Just two months ago, the Campaign for Limited Social Cannabis Use launched a petition drive to qualify an initiative for the November ballot in Denver. The goal of the campaign was to change the laws in the city so that adults could congregate and enjoy cannabis socially, just as alcohol consumers do. We were frustrated that this issue was not being addressed by city leaders and wanted to push things forward.
Now, thanks to the generosity and hard work of supporters who contributed to the effort and helped collect enough signatures to qualify for the ballot, we have succeeded. The issue is on the collective radar of both city officials and Denver business leaders, and we have had more productive conversations with them about social use in the past two weeks than in the previous 18 months combined!
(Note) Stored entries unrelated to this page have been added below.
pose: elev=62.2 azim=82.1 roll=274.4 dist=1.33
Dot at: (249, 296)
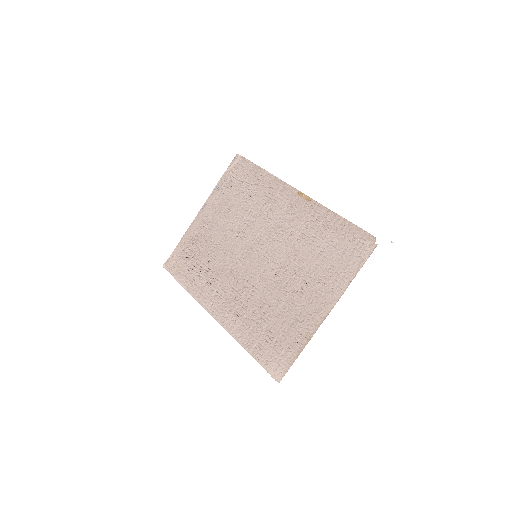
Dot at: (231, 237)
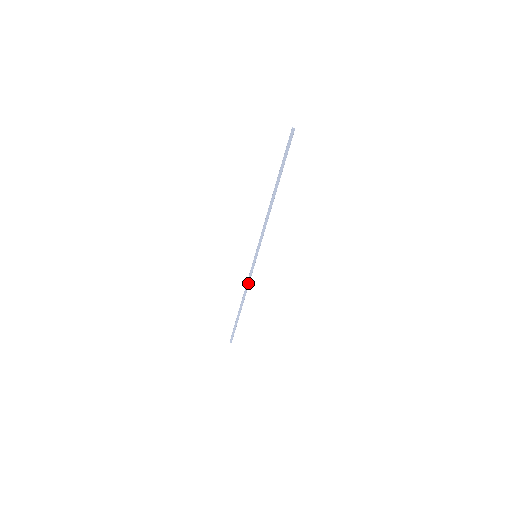
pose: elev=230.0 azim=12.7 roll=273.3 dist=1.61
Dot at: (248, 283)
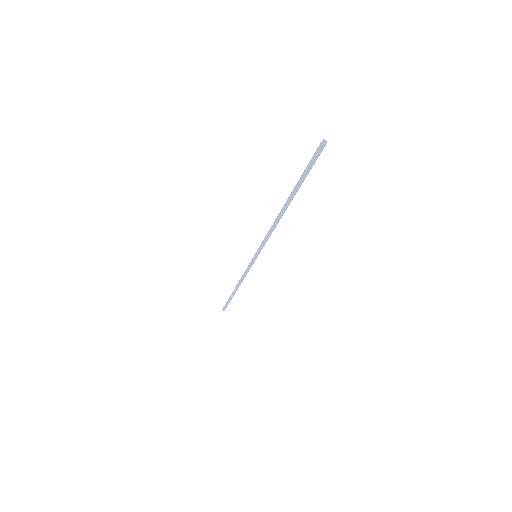
Dot at: (245, 275)
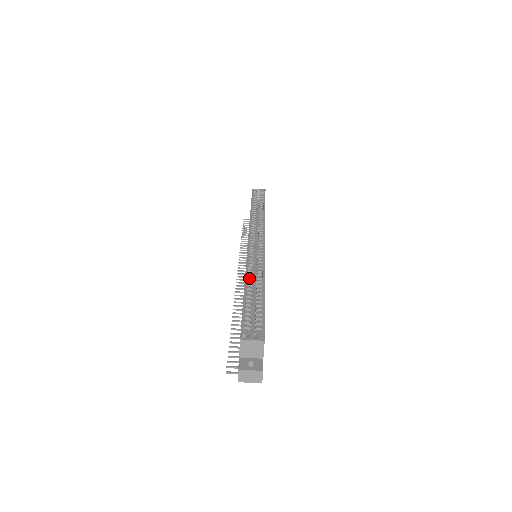
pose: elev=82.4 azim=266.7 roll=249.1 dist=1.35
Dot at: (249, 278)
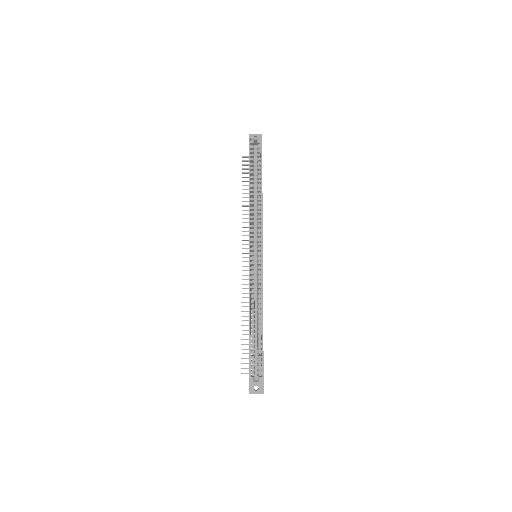
Dot at: occluded
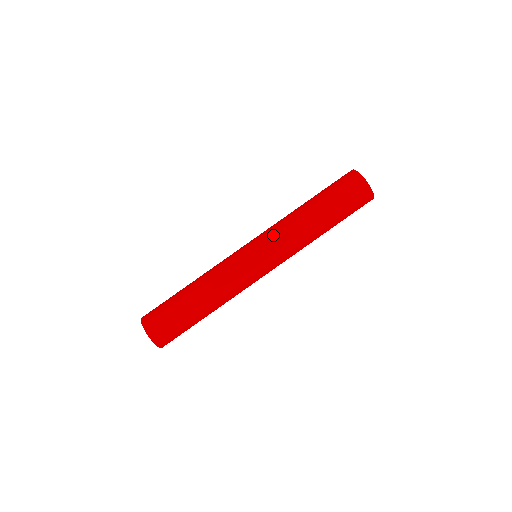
This leads us to what many may consider at first blush to be unusual news: Today, the campaign will be formally withdrawing the ballot initiative to work with Denver civic and business leaders who acknowledge the need to address this issue and have committed to work with us to develop a social cannabis use law that reflects the interest and concerns of all parties.
This is not a decision that was made lightly. This campaign was driven by the same spirit and passion that drove our work on the successful legalization initiative in Denver in 2005, the Amendment 64 campaign in 2012, and efforts to expand the medical marijuana system and cannabis consumers’ rights in all the years in between. There is certainly no fear, as far as campaign leaders are concerned, in pushing the envelope and taking matters to the voters.
But conversations over the past few weeks have convinced campaign leaders that there is a sincere desire on the part of city leaders to address this issue in a collaborative manner. And these are not just closed-door assurances. As you can see in this front page Denver Post story, city officials and prominent business groups have been willing to express publicly their commitment to finding a workable solution to this issue.
Based on this show of good faith, campaign leaders were willing to forego a contentious ballot initiative fight in order to give the collaborative process a shot. We are optimistic about these discussions, but also know that we can return to the ballot in November — when the electorate will be far more favorable to our cause — if they do not result in an acceptable outcome.
For those of you who may be disappointed by today’s news, we hope that you appreciate the progress we have made. This discussion needed to be advanced and we would not be where we are today if we had not invested the time, energy, and resources in qualifying the initiative for the ballot. In fact, we are now closer to bringing a social cannabis use law to Denver than ever before.
Today is not the end of a campaign; it is a transition from a ballot initiative process to a lobbying effort. And we will not rest until cannabis consumers in Denver enjoy the same rights to congregate and socialize as alcohol consumers.